Fué primero Rutheford en Cambridge. Más tarde Kirsch, Schimidt y Petterson en Viena. En 1930 Curie, Joliot y Chadwick. En 1932 Cockeroft y Walton en Cambridge y Lawrence y Livingston en California... Experiencia tras experiencia y esfuerzo tras esfuerzo se ha ido abriendo el camino para llegar al éxito, un poco escalofriante de hoy. El procedimiento seguido para alterar la estructura de un átomo es en síntesis el de un bombardeo. Bombardeando una película de litio, berilio y carbón con protones lanzados a la velocidad de 10.000 kilómetros por segundo se logra, por ejemplo, hacer que la película despida algunos de sus propios protones, quedando trasmutada la materia que la forma. ¡Para dar salida a una sola partícula protónica se precisaban mil millones de proyectiles de la misma naturaleza, es decir cantidades fabulosas de energía! Esta operación se realiza mediante gigantescas máquinas electrostáticas, capaces de producir diferencias de potencial de diez millones de voltios y chispas de varios metros de longitud. ¿Se ha llegado, tal vez, siguiendo este procedimiento a fabricar "estructuras inestables" capaces de deshacerse luego devolviendo en un sólo instante la energía que se empleó en su formación? Si es así nos hallamos todavía en los pórticos del gran invento: esta suerte de "tiragomas atómico" no merecería aún la atención expectante que se le ha prodigado. Pero, si se juzga por los términos de las declaraciones publicadas, se trata de algo verdaderamente nuevo. Hemos de suponer que se ha llegado ya al punto álgido, a la médula del problema: a provocar en los cuerpos semiestables y de elevado número de protones un desequilibrio de tal intensidad que en un breve espacio de tiempo llegue a operarse en ellos el proceso completo de su desintegración y al consiguiente desprendimiento de energía. Cuanto se ha dicho sobre la violencia de las explosiones de Hiroshima
es perfectamente verosímil y existen datos experimentales en número suficiente
para sustentar un juicio a este respecto.

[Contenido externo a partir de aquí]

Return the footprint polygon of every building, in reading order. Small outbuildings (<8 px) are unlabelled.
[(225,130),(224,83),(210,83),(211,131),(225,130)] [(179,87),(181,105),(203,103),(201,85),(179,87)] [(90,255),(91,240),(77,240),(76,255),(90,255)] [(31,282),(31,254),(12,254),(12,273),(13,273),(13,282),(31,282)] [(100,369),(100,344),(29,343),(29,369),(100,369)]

Aun en el caso de que no se haya llegado a la total desintegración,
la simple suposición de que se haya podido aprovechar una fracción sensible
de la misma, empequeñece todo cuanto hasta ahora haya podido soñarse sobre
las posibilidades energéticas de la Humanidad. Casi quedan justificadas
cuantas afirmaciones sensacionales vienen haciendo las agencias periodísticas.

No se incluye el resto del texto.